When you have a disk array and you want to format the drives as OSTs, you would be in a dilemma for the choice of zpool and OST configuration. What's the actual differences between multiple VDEVs in the same pool and multiple pools with single vdev in each? This article will help you make the right choice based on the performance and reliability.

Pool Configuration

Let's start with an actual example: when you have a disk array with 116 disks, you would choose to have 10 zpools and each zpool has a single VDEV with 9+2 RAIDZ2, or you could have a single zpool with 10 9+2 RAIDZ2 VDEVs. The former will have 10 OSTs exported but the latter will have only one OST. I will compare the above configurations and make a proposal in the conclusion.

Single zpool would be easier to manage, especially when it comes to the hot spare disks management. For example, for the above disk array, you can assign all remaining disks into the zpool as hot spare disks and ZFS will take care of disk failure automatically. In this configuration, ZFS can tolerate to lose any 8 disks in the pool without data loss. The other benefit is about ditto blocks. ZFS will store 3 copies for file system metadata and 2 copies for file metadata(indirect blocks). With more VDEVs in the pool, ZFS will be able to choose different VDEVs to write different ditto blocks, therefore improving the overall reliability.

The configuration of multiple zpool has some benefits too:

  1. Better read performance. When osd-zfs is writing a bunch of data to DMU, in the single zpool configuration, DMU will use round robin policy to allocate blocks from each VDEVs, which will cause the problem that sequentially written blocks will be spread all around the pool.

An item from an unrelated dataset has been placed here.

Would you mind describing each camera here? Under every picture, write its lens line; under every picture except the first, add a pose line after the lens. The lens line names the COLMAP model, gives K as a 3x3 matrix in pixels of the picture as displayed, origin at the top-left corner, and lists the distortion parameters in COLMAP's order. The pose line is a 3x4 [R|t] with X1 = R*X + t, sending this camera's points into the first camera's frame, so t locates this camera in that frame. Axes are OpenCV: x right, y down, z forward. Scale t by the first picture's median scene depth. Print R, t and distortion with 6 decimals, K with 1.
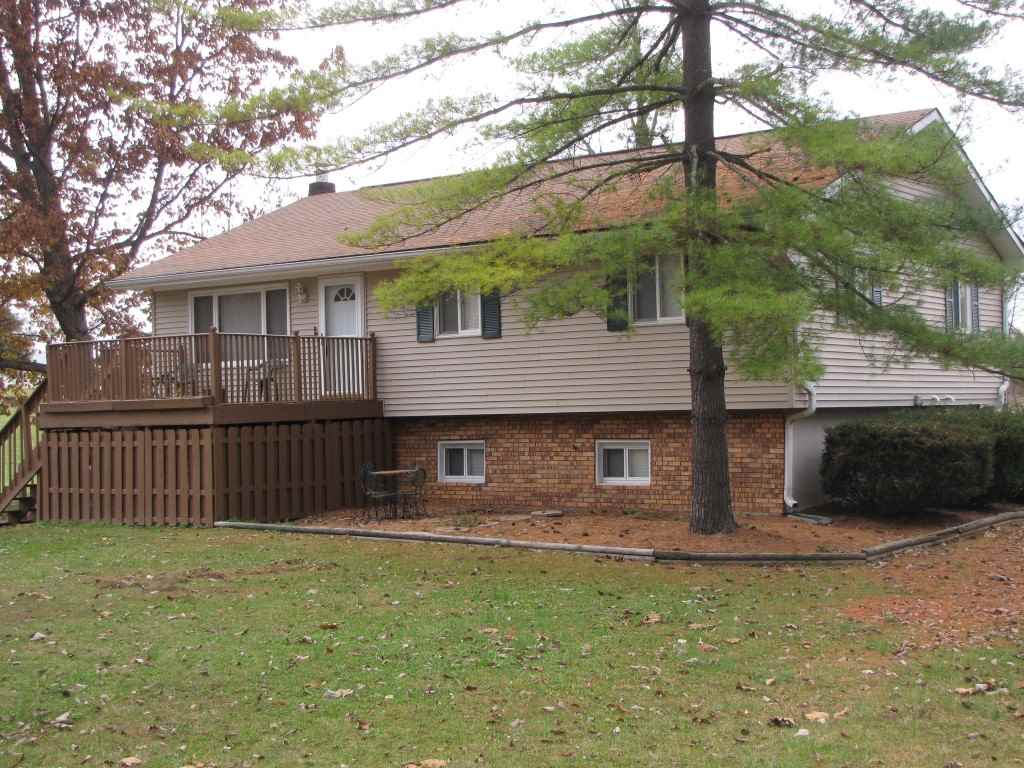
lens RADIAL K [[1494.8, 0, 512.0], [0, 1494.8, 384.0], [0, 0, 1]] dist [0.007661, 0.018229]
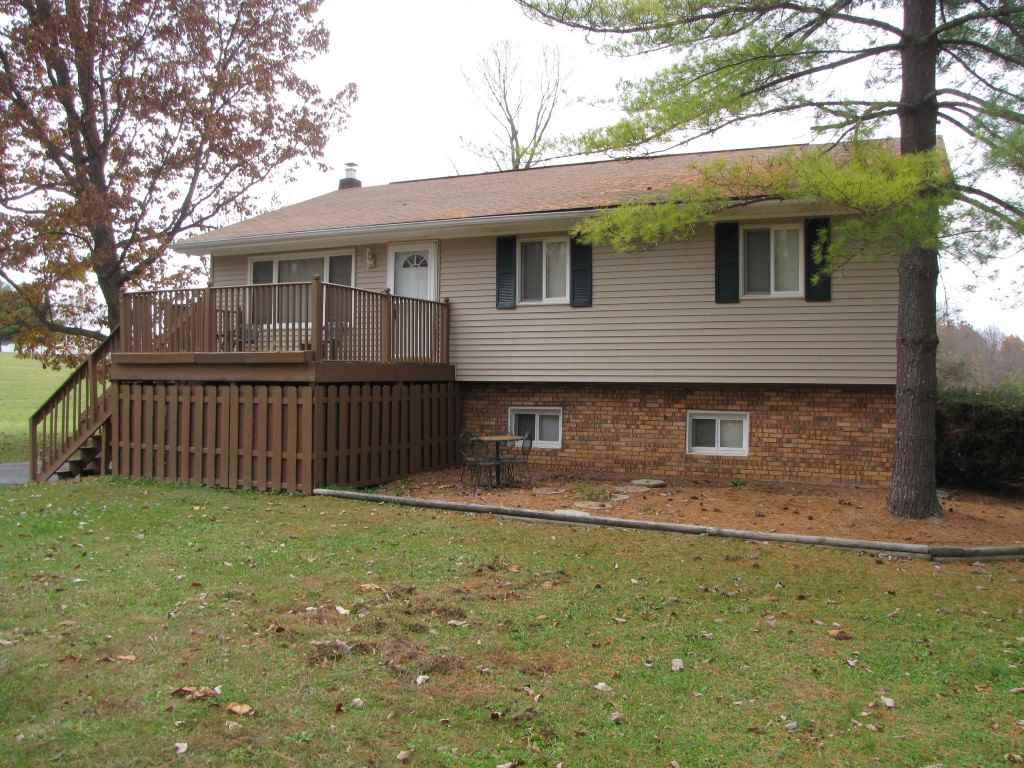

Then it will create some performance problems when reading them back;
  2. Consisten I/O performance. Since a TXG may spread many VDEVs in the single zpool configuration, the actual TXG sync time will be limited by the slowest VDEV. Therefore if there exists a VDEV in degrated mode, the overall I/O performance will be impacted, because DMU has to stall writing and wait for sync TXG to complete before it can cache more dirty data in memory;
  3. Having more OSTs will help client stream data better. Clients maintain dirty data and space grant per OSTs. With single pool configuration, even it has a super fast OST but the client won't be able to use it efficently;
  4. There are also lock contention issues at the pool/lustre levels that make separate pools perform better, as well as improved failure isolation (e.g. degraded RAID, total pool failure/corruption, etc), but need to be balanced with extra management effort for more OSTs, more fragmentation of free space and grant overhead.

Conclusion

All in all, it's better to have separate zpool for performance reason but single zpool for reliabiltiy. For the example above, in order to balance the requirements of performance and reliability, it would be reasonable to have 5 zpools, and each zpool has a couple of 9+2 RAIDZ2 VDEVs. Also, each zpool will have single hot spare disk. You can probably sell the remaining disk for some beer.